There are two problems using "last", "this" and "next" with days of the week.
(1) If today is Tuesday, is "next Friday" the one three days hence, or the one ten days from now?
(2) Even if you agree that "next Friday" means "the Friday that falls within 'next week'", you still have the different cultural norms that begin and end the week on different days
-
Compassion is no reason to stop firing.
-
Representing a set of 4-uples over a 2-dimensional checkerboard as a 3-dimensional projection of the relations of disjoint 2-uple views per square color.
-
@Gribnit Pawn to king's bishop three, queen's level.
-
I guess nobody had the forethought to specify “coherent” thought for this thread.
-
@topspin If it's coherent, is it really random?
-
@Applied-Mediocrity well, it can still be noise in either case.
-
Cybernetics is vexed in inverse proportion to the strength of the illusion of control - this outcome is parallel in both programming and government.
-
@Gribnit said in Random thought of the day:
Cybernetics is vexed in inverse proportion to the strength of the illusion of control - this outcome is parallel in both programming and government.
-
@da-Doctah for 1/2 Q I'll tell you whether I meant that.
-
If ${BIG_MOBILE} Pay is “pay by bonk”, does that make paying by RFID card “pay by pretentious hover”?
-
@izzion said in Random thought of the day:
If ${BIG_MOBILE} Pay is “pay by bonk”, does that make paying by RFID card “pay by pretentious hover”?
Dunno, that'd also apply to pay-by-smell.
-
@Carnage said in Random thought of the day:
Possibly.

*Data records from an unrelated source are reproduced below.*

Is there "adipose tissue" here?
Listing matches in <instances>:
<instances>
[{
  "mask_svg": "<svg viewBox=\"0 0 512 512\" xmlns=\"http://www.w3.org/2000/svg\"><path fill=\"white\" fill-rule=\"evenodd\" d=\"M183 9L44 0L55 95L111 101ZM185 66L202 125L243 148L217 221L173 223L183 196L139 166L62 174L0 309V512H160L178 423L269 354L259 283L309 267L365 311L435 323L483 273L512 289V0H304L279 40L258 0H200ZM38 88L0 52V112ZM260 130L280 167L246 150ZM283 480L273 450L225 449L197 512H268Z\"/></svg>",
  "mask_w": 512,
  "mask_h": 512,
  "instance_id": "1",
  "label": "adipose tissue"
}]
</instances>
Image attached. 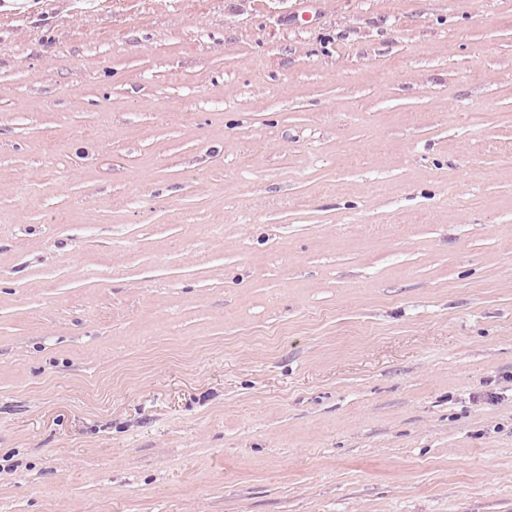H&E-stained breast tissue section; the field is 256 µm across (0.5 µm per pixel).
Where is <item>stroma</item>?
<instances>
[{"instance_id": "35a3bbf8", "label": "stroma", "mask_w": 512, "mask_h": 512, "mask_svg": "<svg viewBox=\"0 0 512 512\" xmlns=\"http://www.w3.org/2000/svg\"><path fill=\"white\" fill-rule=\"evenodd\" d=\"M512 0H0V512H512Z\"/></svg>"}]
</instances>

The pendulum is swinging back from "let the silly programmers do whatever!" to "Lets micromanage the living bejeezus out of all the programming!" so much of the discussions and complaints seem to be about all the dumb processes instead of all the dumb code. And instead of discussions about how to solve problems, there are discussions about how to organize.
In my opinion and experience, that is.
That matches my opinion and experience. I average about 12 hours of meetings a week I have to go to.